Supported by a recovery in productivity, easing profit margins and slowing wage growth, S&P projects the euro area is on track to meet the European Central Bank's (ECB) 2% inflation target by mid-2025. Inflation is expected to fall to 2.2% in 2025, from 2.4% this year and 5.4% in 2023. Previous forecasts had estimated 2.6% in 2025 and 2.1% in 2024.
As growth returns to potential over the next 12 months and inflation moves towards its target, S&P expects the ECB interest rate to be reduced quarterly, from the current 3.75% to 2.5% by the third quarter of 2025. This gradual easing would suggest that monetary policy will no longer be tight, but will still not be expansionary.
The unemployment rate forecast for this year and next was revised to 6.5%, a slight improvement from the previous forecast of 6.6%, due to the continued resilience of the labor market.
After experiencing semi-stagnation and a slight contraction at the end of 2023, Eurozone GDP rose by 0.3% in the first quarter of 2024, driven by net exports and private consumption. The recovery is mainly due to improving terms of trade following lower energy prices, which have led to easing inflation, lower lending rates and improving consumer and business confidence.
Wages are expected to grow faster than consumer prices in the first quarter of 2024, supporting a continued recovery in household purchasing power. Job vacancies have peaked but remain at a sufficient level to prevent the unemployment rate from rising. Germany in particular is expected to see the full benefits of lower gasoline prices by the end of the year, strengthening domestic demand through consumer spending and investment.
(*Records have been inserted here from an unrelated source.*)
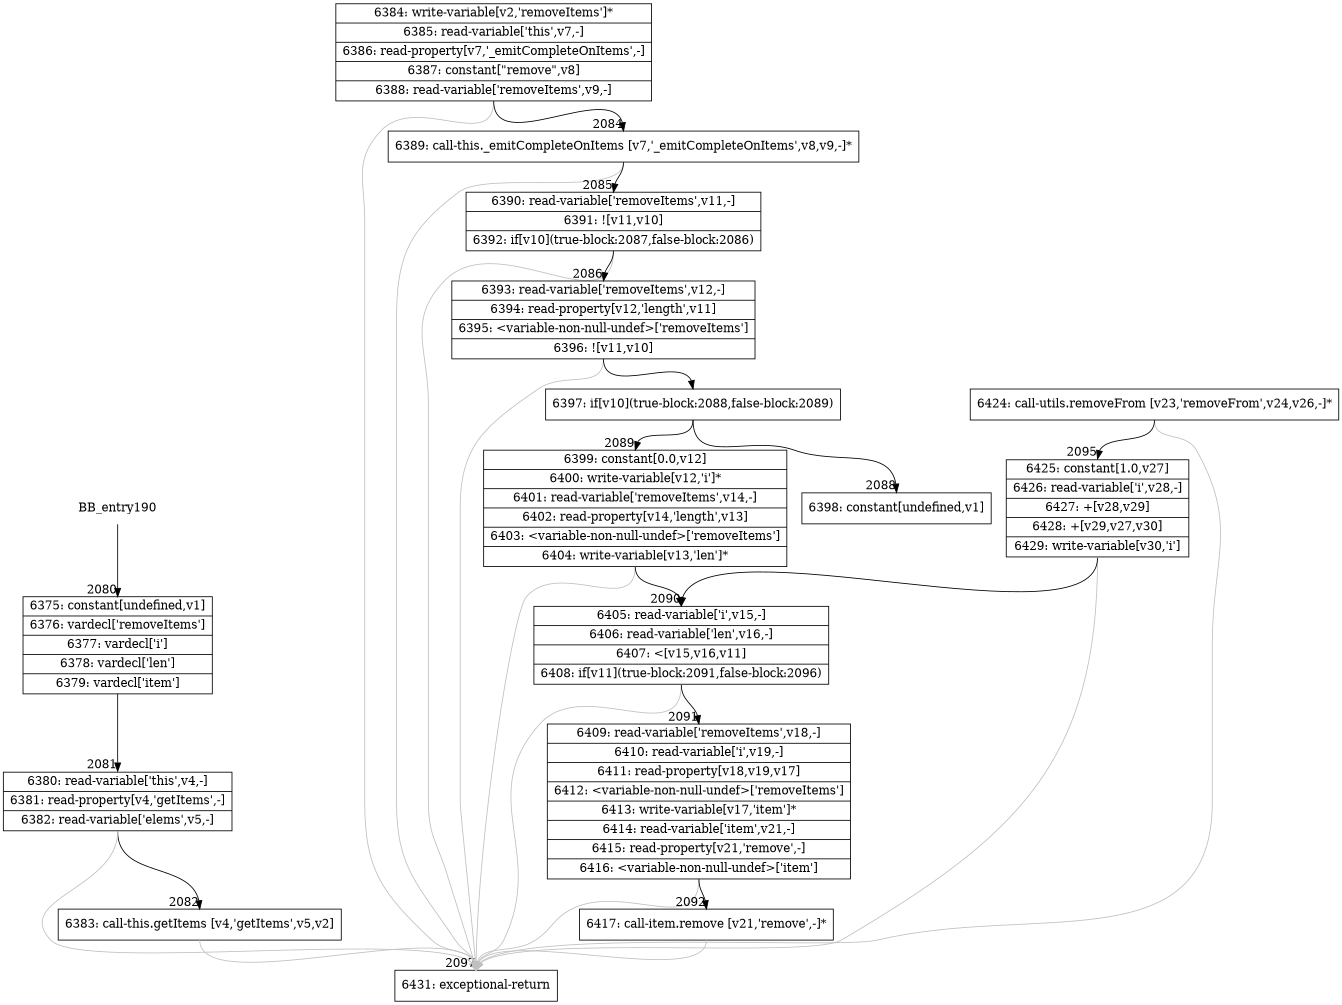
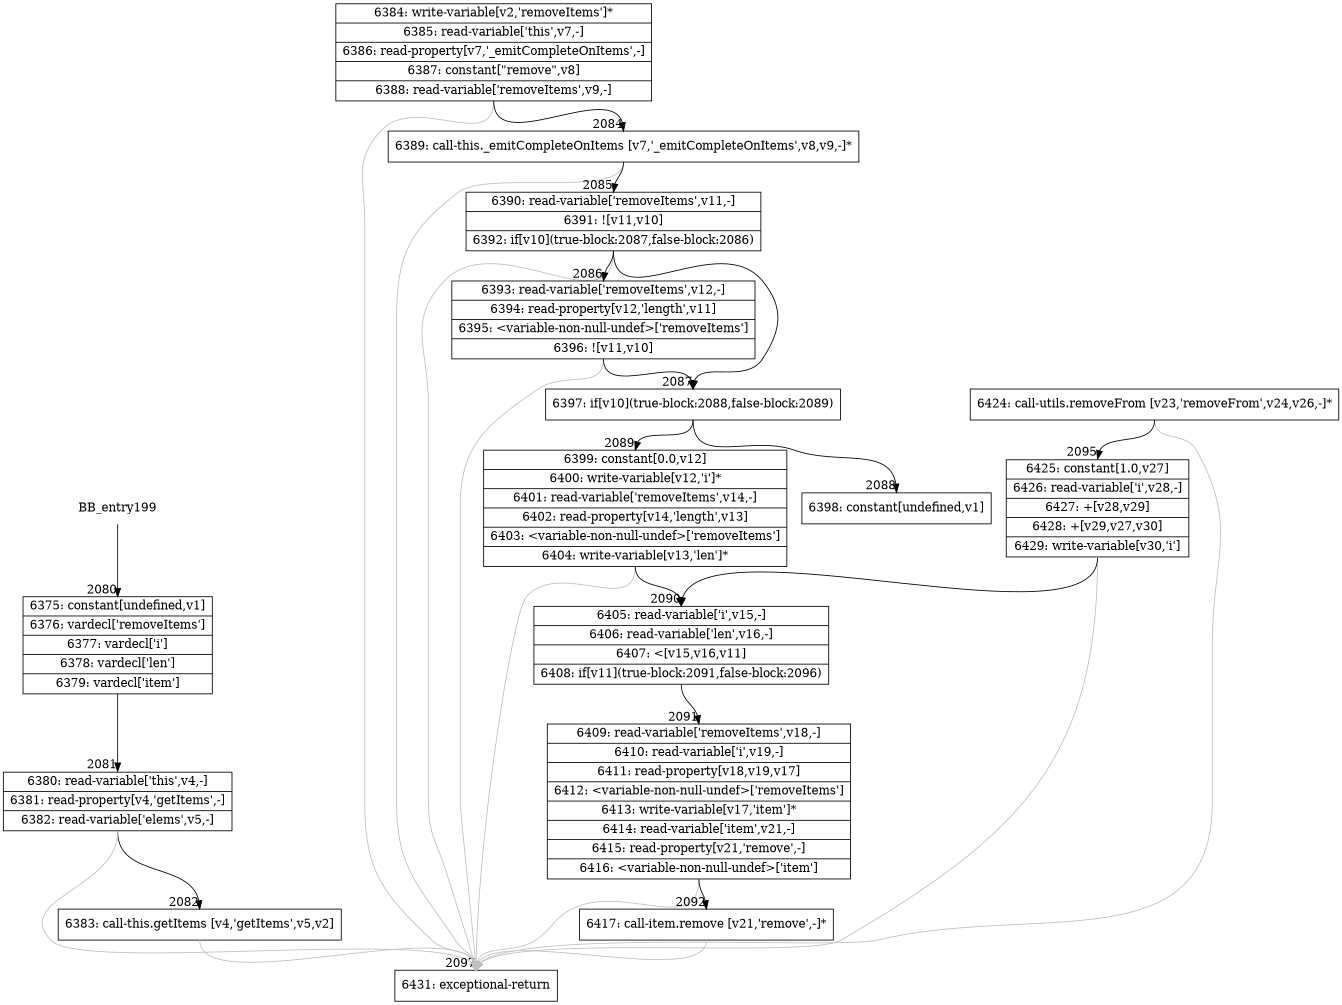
  digraph {
    rankdir=TD
    node [shape=record]
    edge [headport=n tailport=s]
-   BB_entry190 [shape=none]
+   BB_entry190 [shape=none label=BB_entry199]
    n2 [label="{6375: constant[undefined,v1]|6376: vardecl['removeItems']|6377: vardecl['i']|6378: vardecl['len']|6379: vardecl['item']}"]
    n3 [label="{6380: read-variable['this',v4,-]|6381: read-property[v4,'getItems',-]|6382: read-variable['elems',v5,-]}"]
    n4 [label="{6383: call-this.getItems [v4,'getItems',v5,v2]}"]
    n5 [label="{6431: exceptional-return}"]
    n6 [label="{6384: write-variable[v2,'removeItems']*|6385: read-variable['this',v7,-]|6386: read-property[v7,'_emitCompleteOnItems',-]|6387: constant[\"remove\",v8]|6388: read-variable['removeItems',v9,-]}"]
    n7 [label="{6389: call-this._emitCompleteOnItems [v7,'_emitCompleteOnItems',v8,v9,-]*}"]
    n8 [label="{6390: read-variable['removeItems',v11,-]|6391: ![v11,v10]|6392: if[v10](true-block:2087,false-block:2086)}"]
    n9 [label="{6397: if[v10](true-block:2088,false-block:2089)}"]
    n10 [label="{6393: read-variable['removeItems',v12,-]|6394: read-property[v12,'length',v11]|6395: \<variable-non-null-undef\>['removeItems']|6396: ![v11,v10]}"]
    n11 [label="{6398: constant[undefined,v1]}"]
    n12 [label="{6399: constant[0.0,v12]|6400: write-variable[v12,'i']*|6401: read-variable['removeItems',v14,-]|6402: read-property[v14,'length',v13]|6403: \<variable-non-null-undef\>['removeItems']|6404: write-variable[v13,'len']*}"]
    n13 [label="{6405: read-variable['i',v15,-]|6406: read-variable['len',v16,-]|6407: \<[v15,v16,v11]|6408: if[v11](true-block:2091,false-block:2096)}"]
    n14 [label="{6409: read-variable['removeItems',v18,-]|6410: read-variable['i',v19,-]|6411: read-property[v18,v19,v17]|6412: \<variable-non-null-undef\>['removeItems']|6413: write-variable[v17,'item']*|6414: read-variable['item',v21,-]|6415: read-property[v21,'remove',-]|6416: \<variable-non-null-undef\>['item']}"]
    n15 [label="{6417: call-item.remove [v21,'remove',-]*}"]
    n16 [label="{6424: call-utils.removeFrom [v23,'removeFrom',v24,v26,-]*}"]
    n17 [label="{6425: constant[1.0,v27]|6426: read-variable['i',v28,-]|6427: +[v28,v29]|6428: +[v29,v27,v30]|6429: write-variable[v30,'i']}"]
    BB_entry190 -> n2 [headlabel="    2080"]
    n2 -> n3 [headlabel="      2081"]
    n3 -> n4 [headlabel="      2082"]
    n3 -> n5 [color=gray headlabel="      2097"]
    n4 -> n5 [color=gray]
    n6 -> n5 [color=gray]
    n6 -> n7 [headlabel="      2084"]
    n7 -> n5 [color=gray]
    n7 -> n8 [headlabel="      2085"]
    n8 -> n5 [color=gray]
+   n8 -> n9 [headlabel="      2087"]
    n8 -> n10 [headlabel="      2086"]
    n9 -> n11 [headlabel="      2088"]
    n9 -> n12 [headlabel="      2089"]
    n10 -> n5 [color=gray]
    n10 -> n9
    n12 -> n5 [color=gray]
    n12 -> n13 [headlabel="      2090"]
-   n13 -> n5 [color=gray]
    n13 -> n14 [headlabel="      2091"]
    n14 -> n5 [color=gray]
    n14 -> n15 [headlabel="      2092"]
    n15 -> n5 [color=gray]
    n16 -> n5 [color=gray]
    n16 -> n17 [headlabel="      2095"]
    n17 -> n5 [color=gray]
    n17 -> n13
  }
Germany emerged from recession in early 2024 thanks to a recovery in its energy-intensive sector, but overall growth still lags other major European countries. Meanwhile, Spain's GDP growth accelerated for the third consecutive quarter, continuing to beat expectations. Industrial production and consumer spending are the major growth drivers in Spain, supported by government policies and labor market reforms.
Despite the brightening outlook, inflation picked up slightly in May 2024 due to base effects from government support on domestic energy prices, suggesting that the 2% target will take time to reach. A recovery in wage growth and productivity will be key factors in further containing inflation. We therefore expect the ECB to proceed with rate cuts cautiously, in line with actual wage data and staff forecasts, for a cumulative 125 basis points of cuts by the third quarter of 2025.
Several risks could impact this positive outlook, including geopolitical conflicts in the Middle East and Ukraine, decoupling of monetary policy between the Eurozone and the United States, political uncertainty in Europe, and strained economic relations with China. These factors make the ECB's interest rate forecasts particularly uncertain and may require adjustments as financial conditions change.